Re: tty: deadlock between n_tracerouter_receivebuf and flush_to_ldisc

From: Peter Hurley
Date: Thu Jan 21 2016 - 12:51:22 EST


On 01/21/2016 02:20 AM, Peter Zijlstra wrote:
> On Thu, Jan 21, 2016 at 11:06:45AM +0100, Dmitry Vyukov wrote:
>> On Wed, Jan 20, 2016 at 5:08 PM, Peter Hurley <peter@xxxxxxxxxxxxxxxxxx> wrote:
>>> On 01/20/2016 05:02 AM, Peter Zijlstra wrote:
>>>> On Wed, Dec 30, 2015 at 11:44:01AM +0100, Dmitry Vyukov wrote:
>>>>> -> #3 (&buf->lock){+.+...}:
>>>>> [<ffffffff813f0acf>] lock_acquire+0x19f/0x3c0 kernel/locking/lockdep.c:3585
>>>>> [< inline >] __raw_spin_lock_irqsave include/linux/spinlock_api_smp.h:112
>>>>> [<ffffffff85c8e790>] _raw_spin_lock_irqsave+0x50/0x70 kernel/locking/spinlock.c:159
>>>>> [<ffffffff82b8c050>] tty_get_pgrp+0x20/0x80 drivers/tty/tty_io.c:2502
>>>>
>>>> So in any recent code that I look at this function tries to acquire
>>>> tty->ctrl_lock, not buf->lock. Am I missing something ?!
>>>
>>> Yes.
>>>
>>> The tty locks were annotated with __lockfunc so were being elided from lockdep
>>> stacktraces. Greg has a patch in his queue from me that removes the __lockfunc
>>> annotation ("tty: Remove __lockfunc annotation from tty lock functions").
>>>
>>> Unfortunately, I think syzkaller's post-processing stack trace isn't helping
>>> either, giving the impression that the stack is still inside tty_get_pgrp().
>>>
>>> It's not.
>>
>> I've got a new report on commit
>> a200dcb34693084e56496960d855afdeaaf9578f (Jan 18).
>> Here is unprocessed version:
>> https://gist.githubusercontent.com/dvyukov/428a0c9bfaa867d8ce84/raw/0754db31668602ad07947f9964238b2f9cf63315/gistfile1.txt
>> and here is processed one:
>> https://gist.githubusercontent.com/dvyukov/42b874213de82d94c35e/raw/2bbced252035821243678de0112e2ed3a766fb5d/gistfile1.txt
>>
>> Peter, what exactly is wrong with the post-processed version? I would
>> be interested in fixing the processing script.
>>
>> As far as I see it contains the same stacks just with line numbers and
>> inlined frames. I am using a significantly different compilation mode
>> (kasan + kcov + very recent gcc), so nobody except me won't be able to
>> figure out line numbers based on offsets.
>
> I'm not sure anything is wrong with the post-processing. My confusion
> (and Jiri) was that the stack trace lists
> tty_get_pgrp()->_raw_spin_lock_irqsave() but that function acquires
> tty->ctrl_lock, not as the report claims buf->lock.
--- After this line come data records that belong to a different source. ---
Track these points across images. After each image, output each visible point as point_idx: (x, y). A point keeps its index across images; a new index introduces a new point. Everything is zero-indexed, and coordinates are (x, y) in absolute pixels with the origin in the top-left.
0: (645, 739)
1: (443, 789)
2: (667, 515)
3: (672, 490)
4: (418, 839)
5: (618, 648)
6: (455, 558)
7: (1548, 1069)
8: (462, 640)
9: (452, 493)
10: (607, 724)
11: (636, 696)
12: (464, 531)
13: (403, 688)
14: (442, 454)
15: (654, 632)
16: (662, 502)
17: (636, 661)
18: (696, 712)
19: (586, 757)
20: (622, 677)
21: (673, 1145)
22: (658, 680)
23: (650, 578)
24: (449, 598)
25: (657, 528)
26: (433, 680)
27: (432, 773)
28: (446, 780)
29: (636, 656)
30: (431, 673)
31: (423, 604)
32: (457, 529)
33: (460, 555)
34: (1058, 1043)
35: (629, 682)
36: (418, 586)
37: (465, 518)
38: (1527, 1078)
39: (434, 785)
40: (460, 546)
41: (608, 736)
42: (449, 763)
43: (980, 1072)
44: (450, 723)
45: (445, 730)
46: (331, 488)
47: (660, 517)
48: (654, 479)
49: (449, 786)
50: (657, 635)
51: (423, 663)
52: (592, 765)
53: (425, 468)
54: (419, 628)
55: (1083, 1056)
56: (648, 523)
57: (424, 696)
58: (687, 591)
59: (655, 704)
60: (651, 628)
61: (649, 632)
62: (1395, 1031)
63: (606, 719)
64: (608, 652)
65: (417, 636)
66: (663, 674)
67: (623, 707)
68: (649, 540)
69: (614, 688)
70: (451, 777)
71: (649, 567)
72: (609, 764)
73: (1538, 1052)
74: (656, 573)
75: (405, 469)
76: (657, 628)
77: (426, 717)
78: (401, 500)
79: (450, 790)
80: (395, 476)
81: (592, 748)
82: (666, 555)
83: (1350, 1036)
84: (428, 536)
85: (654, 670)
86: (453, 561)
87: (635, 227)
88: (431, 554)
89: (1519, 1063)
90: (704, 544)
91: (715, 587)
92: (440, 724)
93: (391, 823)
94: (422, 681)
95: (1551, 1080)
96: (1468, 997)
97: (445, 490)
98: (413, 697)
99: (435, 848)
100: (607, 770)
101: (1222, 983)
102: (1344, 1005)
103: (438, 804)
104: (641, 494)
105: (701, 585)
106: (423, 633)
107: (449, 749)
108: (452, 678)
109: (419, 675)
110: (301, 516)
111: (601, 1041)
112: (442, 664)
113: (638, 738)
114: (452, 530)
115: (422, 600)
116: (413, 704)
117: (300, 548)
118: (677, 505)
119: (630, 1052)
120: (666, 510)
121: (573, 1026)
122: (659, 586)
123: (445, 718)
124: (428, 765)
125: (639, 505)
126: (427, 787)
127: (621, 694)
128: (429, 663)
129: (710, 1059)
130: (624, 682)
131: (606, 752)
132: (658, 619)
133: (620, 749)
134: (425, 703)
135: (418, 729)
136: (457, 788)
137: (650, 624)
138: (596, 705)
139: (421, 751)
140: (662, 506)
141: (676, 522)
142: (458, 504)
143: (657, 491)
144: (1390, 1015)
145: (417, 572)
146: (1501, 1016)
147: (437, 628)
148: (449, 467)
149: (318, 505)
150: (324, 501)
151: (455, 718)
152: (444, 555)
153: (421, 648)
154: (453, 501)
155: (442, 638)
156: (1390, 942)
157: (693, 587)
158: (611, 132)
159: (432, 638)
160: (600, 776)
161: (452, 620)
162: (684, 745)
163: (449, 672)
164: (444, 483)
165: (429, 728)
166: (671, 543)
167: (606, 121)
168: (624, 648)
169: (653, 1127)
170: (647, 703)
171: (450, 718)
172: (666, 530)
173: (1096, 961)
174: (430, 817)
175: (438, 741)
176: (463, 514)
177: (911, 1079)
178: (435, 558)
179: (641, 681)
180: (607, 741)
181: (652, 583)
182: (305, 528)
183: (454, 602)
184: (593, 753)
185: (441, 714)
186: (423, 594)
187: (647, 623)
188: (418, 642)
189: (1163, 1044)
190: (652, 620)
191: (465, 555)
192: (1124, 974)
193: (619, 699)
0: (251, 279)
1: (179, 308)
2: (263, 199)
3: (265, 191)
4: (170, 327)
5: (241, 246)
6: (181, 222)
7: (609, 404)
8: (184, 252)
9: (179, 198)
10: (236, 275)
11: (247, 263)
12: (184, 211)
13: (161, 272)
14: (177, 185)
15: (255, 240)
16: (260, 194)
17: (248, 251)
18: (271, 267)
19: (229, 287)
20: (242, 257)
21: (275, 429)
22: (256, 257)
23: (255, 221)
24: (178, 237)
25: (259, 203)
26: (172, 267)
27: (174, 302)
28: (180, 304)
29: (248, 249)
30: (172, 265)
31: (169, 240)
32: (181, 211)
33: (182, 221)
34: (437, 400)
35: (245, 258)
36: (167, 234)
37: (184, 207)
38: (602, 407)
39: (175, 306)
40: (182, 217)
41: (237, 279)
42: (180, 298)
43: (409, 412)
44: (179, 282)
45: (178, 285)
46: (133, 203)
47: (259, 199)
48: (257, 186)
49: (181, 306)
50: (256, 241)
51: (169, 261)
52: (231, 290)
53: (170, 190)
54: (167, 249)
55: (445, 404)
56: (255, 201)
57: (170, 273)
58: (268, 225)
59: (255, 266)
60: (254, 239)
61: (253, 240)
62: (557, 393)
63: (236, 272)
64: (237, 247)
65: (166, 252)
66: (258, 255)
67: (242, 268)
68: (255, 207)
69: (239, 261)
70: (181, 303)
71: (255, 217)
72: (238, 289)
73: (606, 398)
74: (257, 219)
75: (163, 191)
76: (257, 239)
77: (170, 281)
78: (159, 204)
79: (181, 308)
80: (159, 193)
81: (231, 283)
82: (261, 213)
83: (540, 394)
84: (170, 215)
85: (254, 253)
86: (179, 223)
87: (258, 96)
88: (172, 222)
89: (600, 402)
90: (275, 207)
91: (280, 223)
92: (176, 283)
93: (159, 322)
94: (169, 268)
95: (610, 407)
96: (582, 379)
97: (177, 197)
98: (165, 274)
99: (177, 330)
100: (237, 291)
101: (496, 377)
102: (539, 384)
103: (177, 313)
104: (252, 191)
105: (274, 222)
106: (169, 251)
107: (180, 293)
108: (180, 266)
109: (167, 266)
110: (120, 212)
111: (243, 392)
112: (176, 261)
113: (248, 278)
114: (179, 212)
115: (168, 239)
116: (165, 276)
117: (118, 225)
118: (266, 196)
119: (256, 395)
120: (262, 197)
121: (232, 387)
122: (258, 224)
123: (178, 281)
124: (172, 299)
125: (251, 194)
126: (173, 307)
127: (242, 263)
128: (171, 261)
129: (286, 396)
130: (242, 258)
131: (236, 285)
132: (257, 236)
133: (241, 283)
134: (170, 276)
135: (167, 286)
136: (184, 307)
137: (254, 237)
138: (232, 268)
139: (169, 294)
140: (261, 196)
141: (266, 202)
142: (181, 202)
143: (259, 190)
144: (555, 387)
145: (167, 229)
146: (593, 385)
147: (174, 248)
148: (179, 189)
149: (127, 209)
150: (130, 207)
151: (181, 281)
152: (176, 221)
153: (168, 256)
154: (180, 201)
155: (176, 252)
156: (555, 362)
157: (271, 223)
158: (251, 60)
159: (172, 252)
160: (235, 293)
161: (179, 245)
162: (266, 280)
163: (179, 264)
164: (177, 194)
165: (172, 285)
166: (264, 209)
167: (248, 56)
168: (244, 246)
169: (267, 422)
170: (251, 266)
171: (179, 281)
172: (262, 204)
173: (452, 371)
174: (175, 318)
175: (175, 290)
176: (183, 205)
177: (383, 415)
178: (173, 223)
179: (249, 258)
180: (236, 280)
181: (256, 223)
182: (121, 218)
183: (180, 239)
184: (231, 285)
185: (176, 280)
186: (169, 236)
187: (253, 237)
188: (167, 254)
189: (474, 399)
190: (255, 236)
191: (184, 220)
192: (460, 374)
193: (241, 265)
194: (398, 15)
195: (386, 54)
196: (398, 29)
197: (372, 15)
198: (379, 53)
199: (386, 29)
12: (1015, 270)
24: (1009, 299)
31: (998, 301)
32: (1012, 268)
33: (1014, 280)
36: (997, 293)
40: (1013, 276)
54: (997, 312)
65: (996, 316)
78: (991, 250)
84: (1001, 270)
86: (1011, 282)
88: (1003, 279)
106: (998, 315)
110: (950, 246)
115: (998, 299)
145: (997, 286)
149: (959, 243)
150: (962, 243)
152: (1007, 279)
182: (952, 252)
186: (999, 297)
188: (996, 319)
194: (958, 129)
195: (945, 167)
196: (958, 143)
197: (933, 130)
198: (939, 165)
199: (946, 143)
I think this is the other way around; that lockdep has graphed a circular
dependency chain, but that something is wrong with the stack traces.
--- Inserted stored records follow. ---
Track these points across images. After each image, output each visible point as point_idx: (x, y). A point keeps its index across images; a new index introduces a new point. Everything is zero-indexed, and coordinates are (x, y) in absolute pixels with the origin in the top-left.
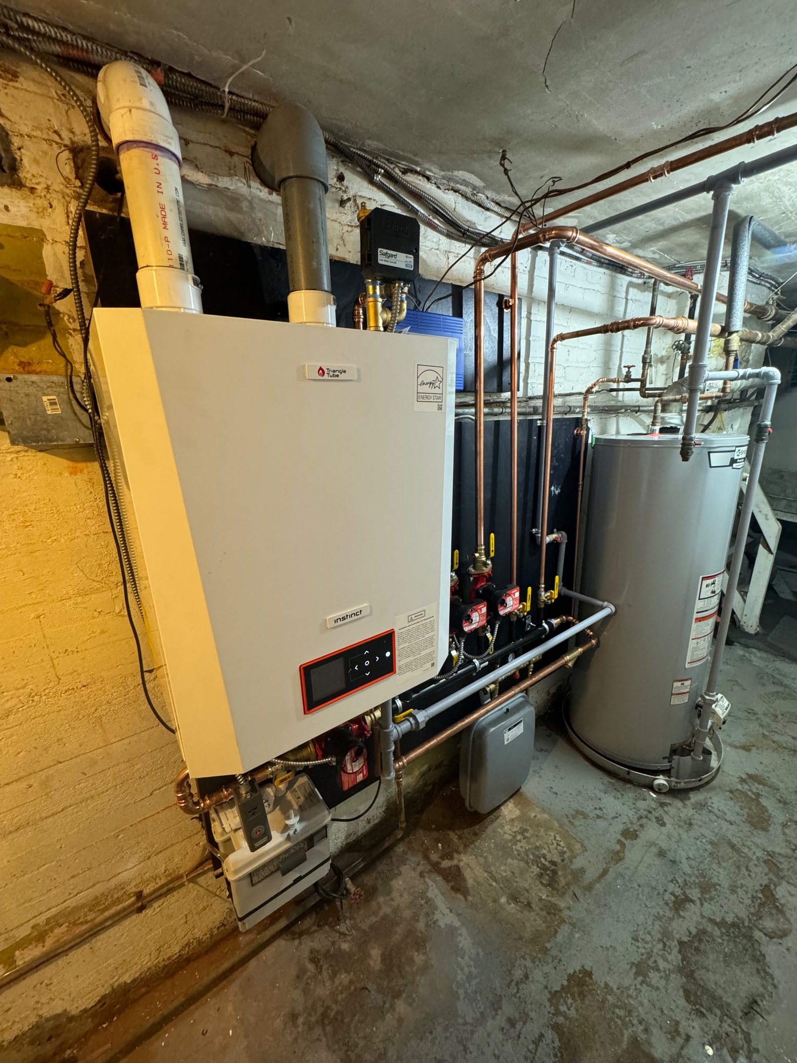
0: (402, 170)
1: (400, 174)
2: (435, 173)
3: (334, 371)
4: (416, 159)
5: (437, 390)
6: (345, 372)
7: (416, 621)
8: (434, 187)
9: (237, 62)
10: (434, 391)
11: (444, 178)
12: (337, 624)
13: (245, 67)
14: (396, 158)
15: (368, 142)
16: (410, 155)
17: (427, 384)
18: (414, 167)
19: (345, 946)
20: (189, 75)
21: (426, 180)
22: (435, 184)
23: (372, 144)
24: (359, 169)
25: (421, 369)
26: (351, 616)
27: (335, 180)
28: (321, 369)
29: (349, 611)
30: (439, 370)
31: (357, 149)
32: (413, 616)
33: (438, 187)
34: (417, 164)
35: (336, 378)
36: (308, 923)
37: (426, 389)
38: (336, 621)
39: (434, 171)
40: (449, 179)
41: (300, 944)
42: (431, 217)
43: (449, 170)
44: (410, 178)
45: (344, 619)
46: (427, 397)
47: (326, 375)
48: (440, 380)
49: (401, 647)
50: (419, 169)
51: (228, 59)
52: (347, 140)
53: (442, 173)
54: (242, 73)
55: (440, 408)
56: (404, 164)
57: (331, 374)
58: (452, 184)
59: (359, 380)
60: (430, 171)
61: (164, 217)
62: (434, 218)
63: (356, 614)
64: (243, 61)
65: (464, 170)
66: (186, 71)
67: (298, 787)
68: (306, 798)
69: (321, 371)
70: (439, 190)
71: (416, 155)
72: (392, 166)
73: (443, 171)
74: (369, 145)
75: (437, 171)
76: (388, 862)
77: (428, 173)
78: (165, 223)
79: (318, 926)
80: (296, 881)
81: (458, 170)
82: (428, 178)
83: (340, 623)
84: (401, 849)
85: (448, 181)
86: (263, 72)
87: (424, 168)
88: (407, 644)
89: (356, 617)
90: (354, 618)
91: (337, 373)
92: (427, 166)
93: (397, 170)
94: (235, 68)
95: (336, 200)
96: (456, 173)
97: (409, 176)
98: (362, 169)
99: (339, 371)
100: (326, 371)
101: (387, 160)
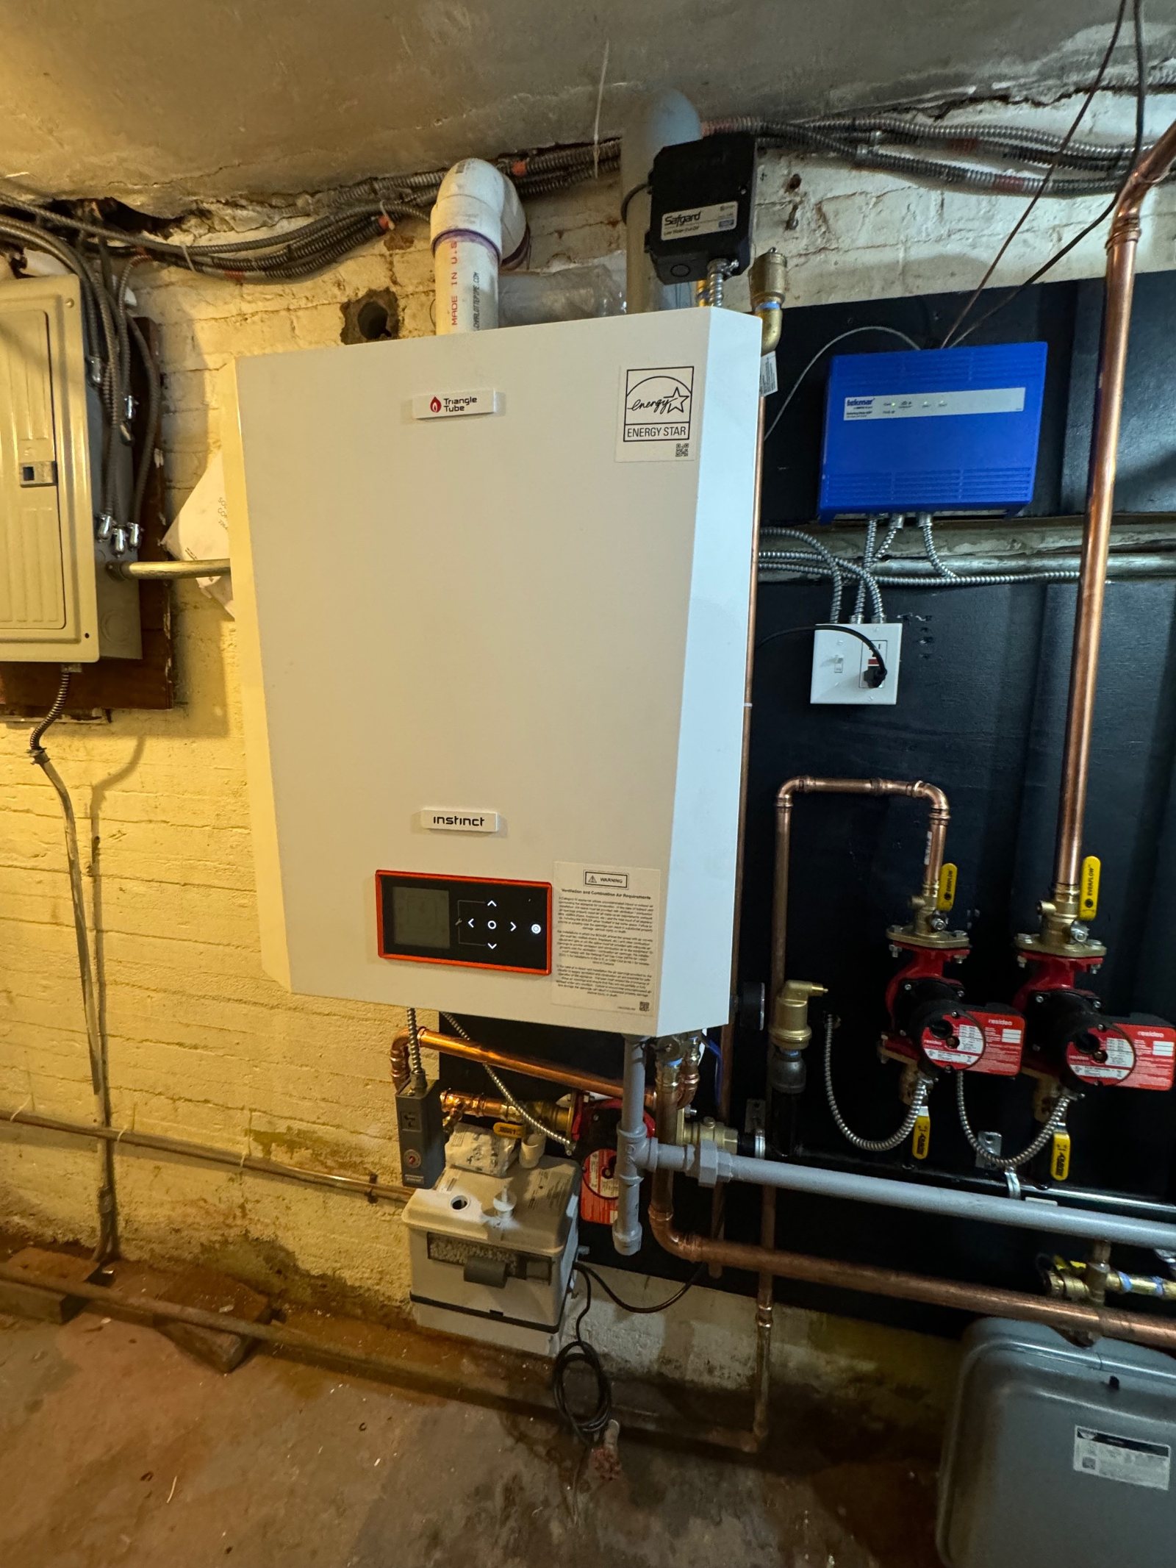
0: (936, 112)
1: (930, 121)
2: (1015, 78)
3: (457, 402)
4: (950, 71)
5: (676, 415)
6: (474, 400)
7: (604, 890)
8: (1026, 109)
9: (590, 88)
10: (666, 417)
11: (1043, 76)
12: (436, 826)
13: (601, 87)
14: (907, 95)
15: (834, 94)
16: (933, 71)
17: (650, 404)
18: (960, 90)
19: (556, 1529)
20: (558, 147)
21: (998, 104)
22: (1026, 100)
23: (843, 94)
24: (832, 155)
25: (635, 378)
26: (463, 821)
27: (782, 192)
28: (435, 400)
29: (462, 811)
30: (684, 376)
31: (823, 119)
32: (598, 878)
33: (1038, 104)
34: (961, 80)
35: (460, 413)
36: (540, 1431)
37: (648, 415)
38: (437, 820)
39: (1008, 74)
40: (1063, 70)
41: (512, 1449)
42: (1010, 172)
43: (1046, 51)
44: (960, 119)
45: (450, 821)
46: (648, 432)
47: (443, 409)
48: (684, 392)
49: (565, 927)
50: (971, 90)
51: (577, 92)
52: (798, 114)
53: (1035, 66)
54: (603, 101)
55: (682, 451)
56: (932, 97)
57: (451, 406)
58: (1074, 77)
59: (502, 411)
60: (1001, 78)
61: (455, 310)
62: (1018, 171)
63: (473, 822)
64: (595, 81)
65: (1088, 25)
66: (553, 144)
67: (554, 1173)
68: (549, 1196)
69: (435, 404)
70: (1040, 110)
71: (946, 63)
72: (909, 116)
73: (1035, 58)
74: (841, 100)
75: (1019, 69)
76: (711, 1479)
77: (997, 86)
78: (454, 318)
79: (548, 1453)
80: (495, 1316)
81: (1071, 35)
82: (1004, 98)
83: (441, 825)
84: (749, 1483)
85: (1060, 77)
86: (623, 79)
87: (981, 81)
88: (579, 929)
89: (472, 828)
90: (467, 827)
91: (462, 404)
92: (987, 70)
93: (921, 119)
94: (593, 97)
95: (777, 224)
96: (1069, 46)
97: (953, 117)
98: (837, 150)
99: (464, 401)
100: (443, 403)
101: (895, 109)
> PeterH says that lockdep omits functions tagged with __lockfunc, but my
> reading disagrees with that.
>
> kernel/locking/lockdep.c:save_trace()
> save_stack_trace()
> dump_trace(.ops = &save_stack_ops)
>
> which has: .address = save_stack_address
> __save_stack_address(.nosched = false)
>
> So lockdep should very much include lock functions.

Wild hypothesis on my part.

> But this confusion is part of the original report, not because of the
> post-processing.

Yeah, agreed. The original report is very odd.